Here, every tile within a frame is the same z-vector decoded from a different snapshot in time (i.e. training iteration). We can see in many cases the images are relatively similar with slight variations. In other cases there are more radical shifts, where earlier snapshots are hinting at generating one type of image while later snapshots are producing another for the same z-vector. Fascinatingly, even while semantically the images might be radically different, sometimes the overall form and composition is similar. E.g. in the images below, the semantic content of the tiles change as training continues, however overall shape is maintained. I hope to write a more in depth analysis of this in the near future.
When editing our videos in the NLE, we edit these videos containing the outputs from multiple tiled snapshots. This gives us an overview of the aesthetic qualities from the different training iterations, and allows us to choose the most aesthetically desirable snapshot(s) to use for our final output.
Many aspects of this process can be improved; from theoretical, computational, and user experience points of view. We present this research as a first step in many, towards enabling users to meaningfully explore and control journeys in high dimensional latent spaces to construct stories, using and building upon industry standard tools and methods with which they may already be comfortable. Our ultimate goal is to enable users to creatively express themselves, and meaningfully control the way in which they produce time-based media using deep generative models as a medium.

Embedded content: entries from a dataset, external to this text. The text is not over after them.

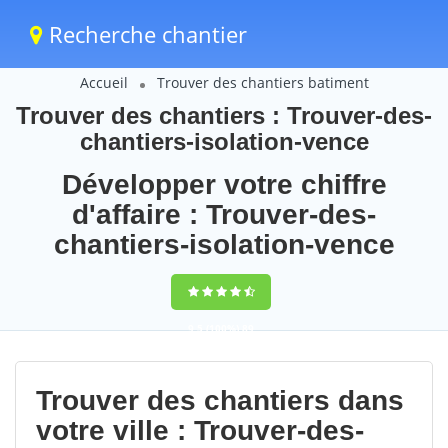
Recherche chantier
Accueil
Trouver des chantiers batiment
Trouver des chantiers : Trouver-des-
chantiers-isolation-vence
Développer votre chiffre
d'affaire : Trouver-des-
chantiers-isolation-vence
9,5
(100%)
89
votes
Trouver des chantiers dans
votre ville : Trouver-des-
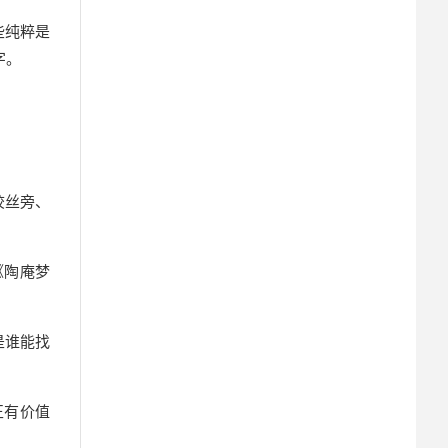
些纯粹是
字。
绞丝旁、
《陶庵梦
是谁能找
正有价值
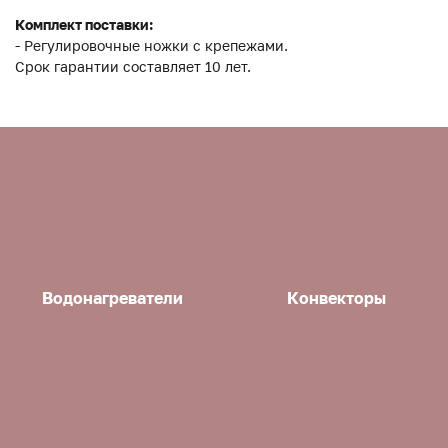
Комплект поставки:
- Регулировочные ножки с крепежами.
Срок гарантии составляет 10 лет.
Водонагреватели
Конвекторы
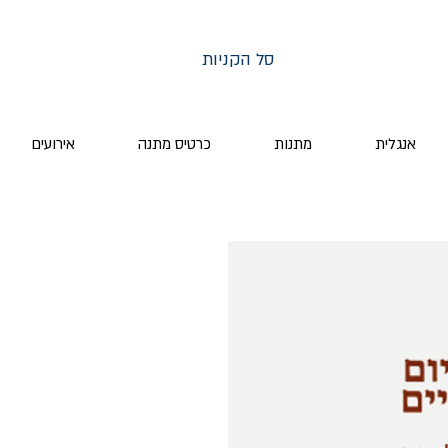
סל הקניות
אנגלית
מתנות
כרטיס מתנה
אירועים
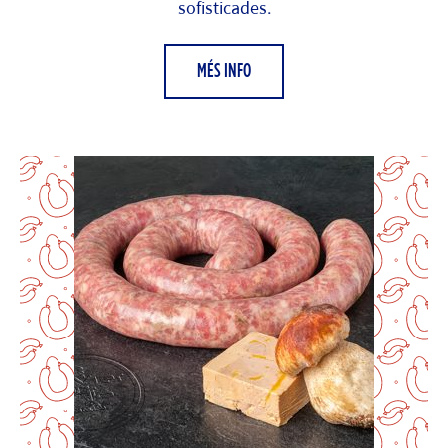
sofisticades.
MÉS INFO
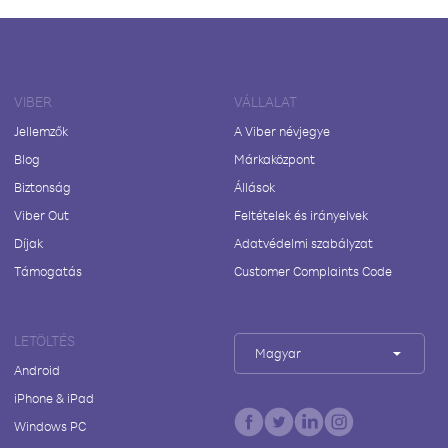
VIBER
VÁLLALAT
Jellemzők
A Viber névjegye
Blog
Márkaközpont
Biztonság
Állások
Viber Out
Feltételek és irányelvek
Díjak
Adatvédelmi szabályzat
Támogatás
Customer Complaints Code
LETÖLTÉS
Magyar
Android
iPhone & iPad
Windows PC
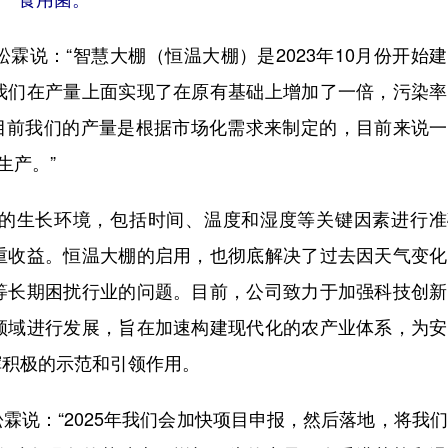
说：“智慧大棚（恒温大棚）是2023年10月份开始
我们在产量上面实现了在原有基础上增加了一倍，污染率
。目前我们的产量是根据市场化需求来制定的，目前来说
生产。”
生长环境，包括时间、温度和湿度等关键因素进行准
重收益。恒温大棚的启用，也彻底解决了过去因天气变化
等长期困扰行业的问题。目前，公司致力于加强科技创新
领域进行发展，旨在加速构建现代化的农产业体系，为安
挥积极的示范和引领作用。
说：“2025年我们会加快项目申报，然后落地，将我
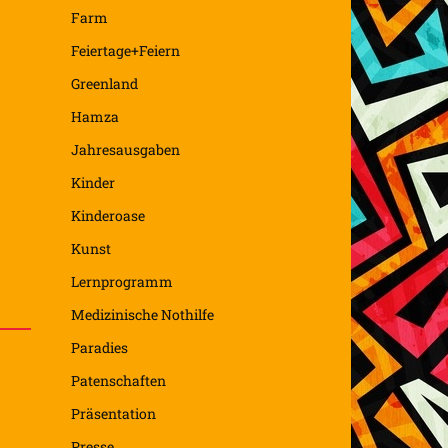
Farm
Feiertage+Feiern
Greenland
Hamza
Jahresausgaben
Kinder
Kinderoase
Kunst
Lernprogramm
Medizinische Nothilfe
Paradies
Patenschaften
Präsentation
Presse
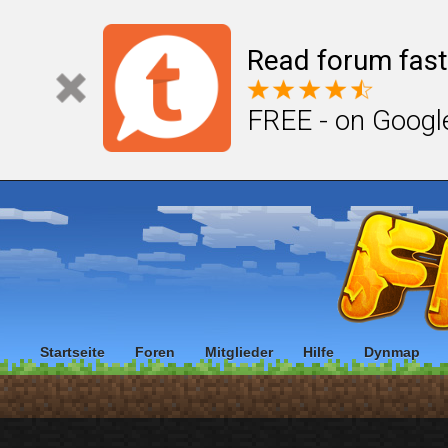
Read forum fast
FREE - on Googl
Startseite
Foren
Mitglieder
Hilfe
Dynmap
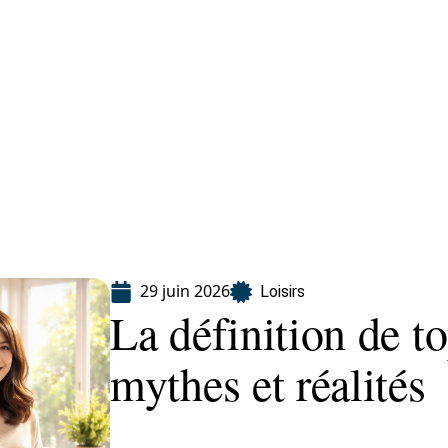
Finance
Immo
Loisirs
Maison
29 juin 2026
Loisirs
La définition de to
mythes et réalités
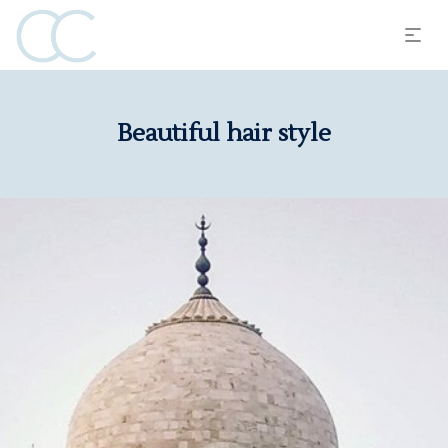
Beautiful hair style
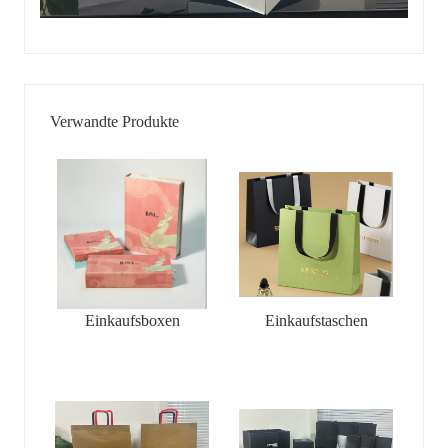
Verwandte Produkte
Einkaufsboxen
Einkaufstaschen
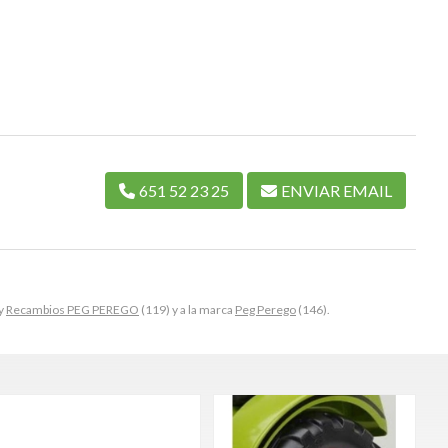
651 52 23 25
ENVIAR EMAIL
 y
Recambios PEG PEREGO
(119) y a la marca
Peg Perego
(146).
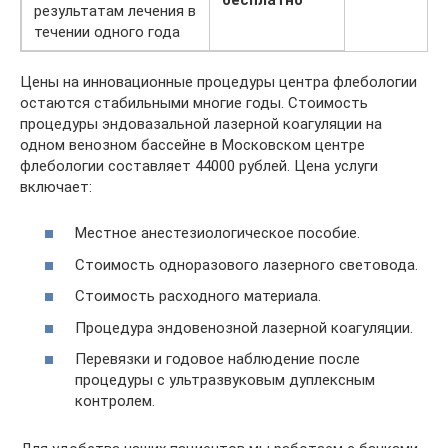
результатам лечения в
течении одного года
Цены на инновационные процедуры центра флебологии
остаются стабильными многие годы. Стоимость
процедуры эндовазальной лазерной коагуляции на
одном венозном бассейне в Московском центре
флебологии составляет 44000 рублей. Цена услуги
включает:
Местное анестезиологическое пособие.
Стоимость одноразового лазерного световода.
Стоимость расходного материала.
Процедура эндовенозной лазерной коагуляции.
Перевязки и годовое наблюдение после
процедуры с ультразвуковым дуплексным
контролем.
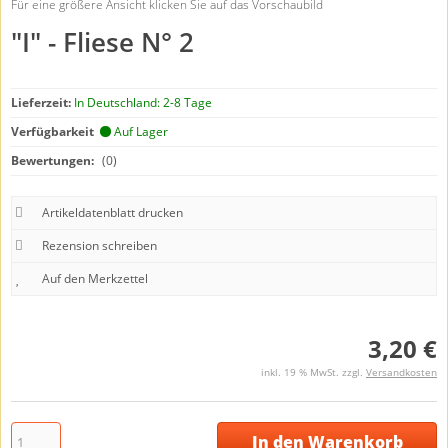
Für eine größere Ansicht klicken Sie auf das Vorschaubild
"I" - Fliese N° 2
Lieferzeit:
In Deutschland: 2-8 Tage
Verfügbarkeit
Auf Lager
Bewertungen:
(0)
Artikeldatenblatt drucken
Rezension schreiben
3,20 €
inkl. 19 % MwSt. zzgl.
Versandkosten
In den Warenkorb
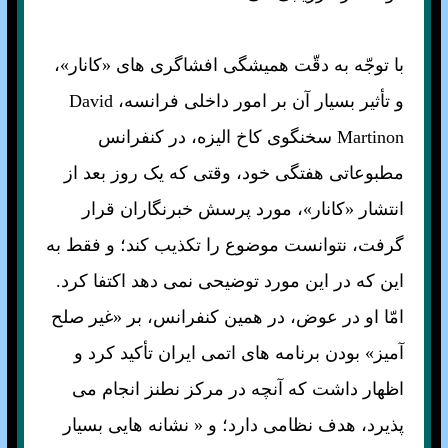
با توجّه به دقّت هميشگی افشاگری های «کانار»‌،
و تأثير بسيار آن بر امور داخلی فرانسه، David
Martinon سخنگوی کاخ اليزه، در کنفرانس
مطبوعاتی هفتگی خود، وقتی که يک روز بعد از
انتشار «کانار»، مورد پرسش خبرنگاران قرار
گرفت، نتوانست موضوع را تکذيب کند؛ و فقط به
اين که در اين مورد توضيحی نمی دهد اکتفا کرد.
امّا او در عوض، در همين کنفرانس، بر «غير صلح
آميز» بودن برنامه های اتمی ايران تأکيد کرد و
اظهار داشت که آنچه در مرکز نطنز انجام می
پذيرد، هدف نظامی دارد؛ و « نشانه هايی بسيار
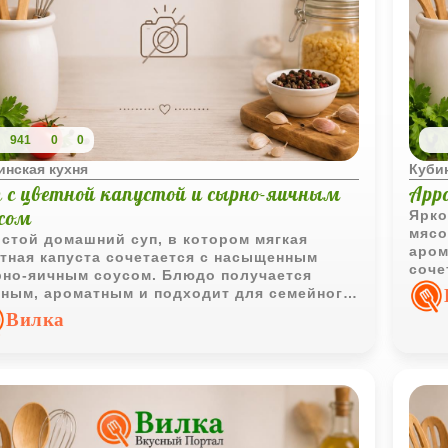
941
0
0
инская кухня
Кубин
п с цветной капустой и сырно-яичным
Арр
усом
Ярко
мясо
стой домашний суп, в котором мягкая
аром
тная капуста сочетается с насыщенным
соче
но-яичным соусом. Блюдо получается
реце
ным, ароматным и подходит для семейного
да.
Вилка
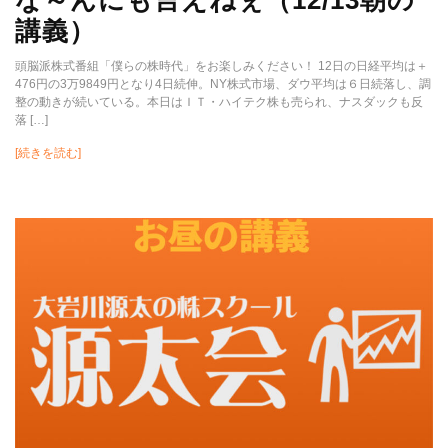
講義）
頭脳派株式番組「僕らの株時代」をお楽しみください！ 12日の日経平均は＋
476円の3万9849円となり4日続伸。NY株式市場、ダウ平均は６日続落し、調
整の動きが続いている。本日はＩＴ・ハイテク株も売られ、ナスダックも反
落 […]
[続きを読む]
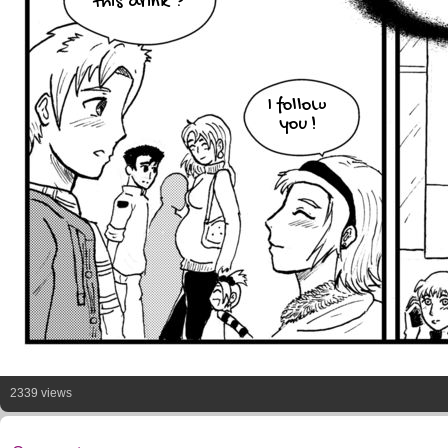
this drink ?
I follow
you !
2339 views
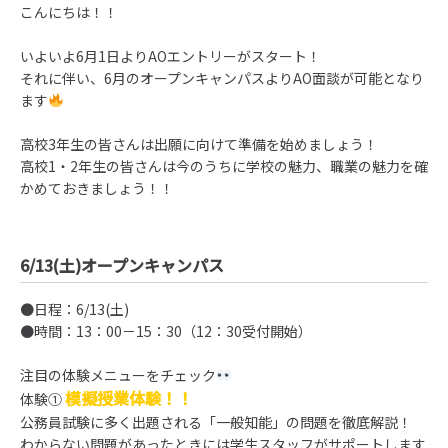
こんにちは！！
いよいよ6月1日よりAOエントリーがスタート！
それに伴い、6月のオープンキャンパスよりAO面談が可能となり
ます
高校3年生の皆さんは出願に向けて準備を始めましょう！
高校1・2年生の皆さんは今のうちに学校の魅力、職業の魅力を確
かめておきましょう！！
6/13(土)オープンキャンパス
●日程：6/13(土)
●時間：13：00－15：30（12：30受付開始）
注目の体験メニューをチェック
模擬授業体験！！
体験①
公務員試験に多く出題される「一般知能」の問題を徹底解説！
わからない問題があったときには学生スタッフがサポートします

While this article focuses on only image based generative models, there’s nothing inherently constrained to images about this workflow. In fact the sounds in all of these videos were produced in the same way, using GRANNMA (Granular Neural Music and Audio). I’ll be posting a paper and article about that soon.
This work has been supported by UK’s EPSRC Centre for Doctoral Training in Intelligent Games and Game Intelligence (IGGI; grant EP/L015846/1).